- _What to do_
All lines holding the word "senza" should be located in the records and copied.

- _Records to use_

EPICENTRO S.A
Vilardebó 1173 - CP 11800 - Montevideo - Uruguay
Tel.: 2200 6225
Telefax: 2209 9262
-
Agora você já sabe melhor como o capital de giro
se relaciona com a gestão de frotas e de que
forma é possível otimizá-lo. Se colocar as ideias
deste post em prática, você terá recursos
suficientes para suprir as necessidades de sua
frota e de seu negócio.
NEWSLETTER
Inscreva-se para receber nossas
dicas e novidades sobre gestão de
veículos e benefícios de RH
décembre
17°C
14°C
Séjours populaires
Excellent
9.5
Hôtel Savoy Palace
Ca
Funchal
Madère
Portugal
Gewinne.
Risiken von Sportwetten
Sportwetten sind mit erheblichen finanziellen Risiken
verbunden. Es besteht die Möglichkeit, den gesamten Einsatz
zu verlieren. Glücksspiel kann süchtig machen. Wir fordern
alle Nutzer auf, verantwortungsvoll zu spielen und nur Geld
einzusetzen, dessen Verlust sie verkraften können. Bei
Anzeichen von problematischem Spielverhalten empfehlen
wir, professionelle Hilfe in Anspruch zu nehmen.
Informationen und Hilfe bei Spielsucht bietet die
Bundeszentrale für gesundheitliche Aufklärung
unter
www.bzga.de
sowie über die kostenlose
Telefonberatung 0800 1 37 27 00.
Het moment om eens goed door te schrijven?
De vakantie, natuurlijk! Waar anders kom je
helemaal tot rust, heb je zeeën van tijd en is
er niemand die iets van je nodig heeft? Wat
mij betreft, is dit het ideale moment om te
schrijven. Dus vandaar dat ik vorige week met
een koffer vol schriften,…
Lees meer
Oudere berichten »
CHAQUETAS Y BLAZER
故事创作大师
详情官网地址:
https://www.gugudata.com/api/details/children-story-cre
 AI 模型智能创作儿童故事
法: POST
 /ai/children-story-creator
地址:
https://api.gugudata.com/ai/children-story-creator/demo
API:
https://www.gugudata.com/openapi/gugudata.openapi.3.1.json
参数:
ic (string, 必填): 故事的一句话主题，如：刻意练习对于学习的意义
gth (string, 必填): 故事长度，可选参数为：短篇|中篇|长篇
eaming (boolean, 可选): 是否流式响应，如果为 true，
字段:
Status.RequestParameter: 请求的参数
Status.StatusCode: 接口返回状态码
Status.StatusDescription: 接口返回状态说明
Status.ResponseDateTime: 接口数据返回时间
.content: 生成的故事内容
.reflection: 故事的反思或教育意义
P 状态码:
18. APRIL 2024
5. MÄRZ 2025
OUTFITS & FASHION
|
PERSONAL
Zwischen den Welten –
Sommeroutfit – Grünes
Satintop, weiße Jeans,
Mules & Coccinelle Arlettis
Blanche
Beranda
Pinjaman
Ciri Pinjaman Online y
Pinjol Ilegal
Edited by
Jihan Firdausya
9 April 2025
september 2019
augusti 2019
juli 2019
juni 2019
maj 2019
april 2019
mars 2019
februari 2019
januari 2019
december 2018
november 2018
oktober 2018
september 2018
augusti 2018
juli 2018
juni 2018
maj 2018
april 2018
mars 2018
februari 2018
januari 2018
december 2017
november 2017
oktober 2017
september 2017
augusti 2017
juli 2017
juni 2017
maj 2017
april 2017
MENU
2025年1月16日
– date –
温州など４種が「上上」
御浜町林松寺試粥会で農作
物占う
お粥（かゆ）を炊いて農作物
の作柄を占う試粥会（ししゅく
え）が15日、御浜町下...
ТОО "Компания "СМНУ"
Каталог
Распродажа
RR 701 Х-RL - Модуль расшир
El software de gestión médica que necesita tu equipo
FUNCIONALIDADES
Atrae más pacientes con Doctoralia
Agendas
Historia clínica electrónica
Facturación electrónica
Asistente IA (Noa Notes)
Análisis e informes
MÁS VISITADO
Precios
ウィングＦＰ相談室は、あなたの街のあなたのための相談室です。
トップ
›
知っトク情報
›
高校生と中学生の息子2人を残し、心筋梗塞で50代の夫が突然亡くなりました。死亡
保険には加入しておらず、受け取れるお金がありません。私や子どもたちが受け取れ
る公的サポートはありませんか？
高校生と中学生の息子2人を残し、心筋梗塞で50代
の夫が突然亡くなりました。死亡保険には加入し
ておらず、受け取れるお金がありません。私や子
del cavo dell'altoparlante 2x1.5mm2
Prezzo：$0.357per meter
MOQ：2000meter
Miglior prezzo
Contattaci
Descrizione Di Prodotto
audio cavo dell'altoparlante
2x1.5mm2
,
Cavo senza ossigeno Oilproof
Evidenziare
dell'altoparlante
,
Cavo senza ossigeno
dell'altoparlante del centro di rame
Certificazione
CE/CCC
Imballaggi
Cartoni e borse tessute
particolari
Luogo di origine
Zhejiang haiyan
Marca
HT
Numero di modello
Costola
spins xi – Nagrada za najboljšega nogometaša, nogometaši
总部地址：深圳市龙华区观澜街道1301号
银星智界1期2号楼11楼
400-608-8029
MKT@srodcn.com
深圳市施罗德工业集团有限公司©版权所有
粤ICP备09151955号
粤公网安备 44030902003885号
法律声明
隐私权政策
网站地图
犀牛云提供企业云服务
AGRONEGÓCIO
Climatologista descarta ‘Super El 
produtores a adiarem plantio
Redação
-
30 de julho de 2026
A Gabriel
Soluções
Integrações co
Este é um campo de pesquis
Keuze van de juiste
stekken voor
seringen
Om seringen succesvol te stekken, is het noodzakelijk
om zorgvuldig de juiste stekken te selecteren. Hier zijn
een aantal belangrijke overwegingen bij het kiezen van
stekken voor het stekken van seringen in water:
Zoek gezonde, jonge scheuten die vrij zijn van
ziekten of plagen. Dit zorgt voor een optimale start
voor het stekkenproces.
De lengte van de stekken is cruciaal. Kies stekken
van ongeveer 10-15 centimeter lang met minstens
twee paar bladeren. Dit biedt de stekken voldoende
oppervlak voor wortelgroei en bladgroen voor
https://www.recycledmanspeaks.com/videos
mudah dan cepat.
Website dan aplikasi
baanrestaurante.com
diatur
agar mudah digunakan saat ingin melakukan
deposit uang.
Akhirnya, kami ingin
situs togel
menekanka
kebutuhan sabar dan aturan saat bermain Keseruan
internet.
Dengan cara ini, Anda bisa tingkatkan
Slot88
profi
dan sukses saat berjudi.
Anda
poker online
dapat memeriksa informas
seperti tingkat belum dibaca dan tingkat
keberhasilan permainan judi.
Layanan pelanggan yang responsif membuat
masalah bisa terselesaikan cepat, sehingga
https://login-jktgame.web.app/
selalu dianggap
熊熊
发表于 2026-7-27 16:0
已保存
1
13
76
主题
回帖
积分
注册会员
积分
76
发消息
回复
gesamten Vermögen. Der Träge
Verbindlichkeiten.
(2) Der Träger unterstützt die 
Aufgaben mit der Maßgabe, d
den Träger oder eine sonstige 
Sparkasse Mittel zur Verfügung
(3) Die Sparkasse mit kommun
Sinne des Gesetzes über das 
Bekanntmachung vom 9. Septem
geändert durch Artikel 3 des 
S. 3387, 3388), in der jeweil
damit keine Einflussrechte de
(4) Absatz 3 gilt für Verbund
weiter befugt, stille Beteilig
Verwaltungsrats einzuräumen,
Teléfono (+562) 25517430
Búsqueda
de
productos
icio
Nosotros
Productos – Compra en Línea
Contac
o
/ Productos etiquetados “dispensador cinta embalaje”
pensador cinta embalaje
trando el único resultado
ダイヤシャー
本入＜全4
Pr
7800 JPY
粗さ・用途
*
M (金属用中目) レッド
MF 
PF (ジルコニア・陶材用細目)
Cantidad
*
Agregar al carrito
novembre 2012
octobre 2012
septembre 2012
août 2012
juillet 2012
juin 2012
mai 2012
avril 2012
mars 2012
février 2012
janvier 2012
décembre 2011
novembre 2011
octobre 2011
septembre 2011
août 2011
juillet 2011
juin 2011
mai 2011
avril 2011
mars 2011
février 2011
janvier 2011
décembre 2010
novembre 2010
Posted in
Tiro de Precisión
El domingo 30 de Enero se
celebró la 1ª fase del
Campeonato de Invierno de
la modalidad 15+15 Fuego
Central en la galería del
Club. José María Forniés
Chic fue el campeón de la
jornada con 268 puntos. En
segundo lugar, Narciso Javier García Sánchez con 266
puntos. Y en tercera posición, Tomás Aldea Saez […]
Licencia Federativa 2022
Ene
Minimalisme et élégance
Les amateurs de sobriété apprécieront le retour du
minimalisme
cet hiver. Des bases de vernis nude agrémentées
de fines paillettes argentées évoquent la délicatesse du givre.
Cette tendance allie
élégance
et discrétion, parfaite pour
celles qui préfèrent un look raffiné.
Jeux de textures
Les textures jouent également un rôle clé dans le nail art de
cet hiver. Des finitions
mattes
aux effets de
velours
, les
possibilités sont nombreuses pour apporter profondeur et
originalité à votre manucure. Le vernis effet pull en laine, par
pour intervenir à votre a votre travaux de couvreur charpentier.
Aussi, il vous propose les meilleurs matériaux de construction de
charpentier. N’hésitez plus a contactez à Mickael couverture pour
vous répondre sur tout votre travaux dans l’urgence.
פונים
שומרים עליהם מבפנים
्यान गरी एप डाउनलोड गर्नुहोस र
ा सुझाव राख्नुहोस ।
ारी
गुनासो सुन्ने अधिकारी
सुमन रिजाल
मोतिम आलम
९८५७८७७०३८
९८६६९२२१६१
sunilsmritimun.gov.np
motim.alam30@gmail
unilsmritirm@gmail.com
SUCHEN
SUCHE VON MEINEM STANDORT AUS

- _Answer to the problem_
Cavo senza ossigeno Oilproof
Cavo senza ossigeno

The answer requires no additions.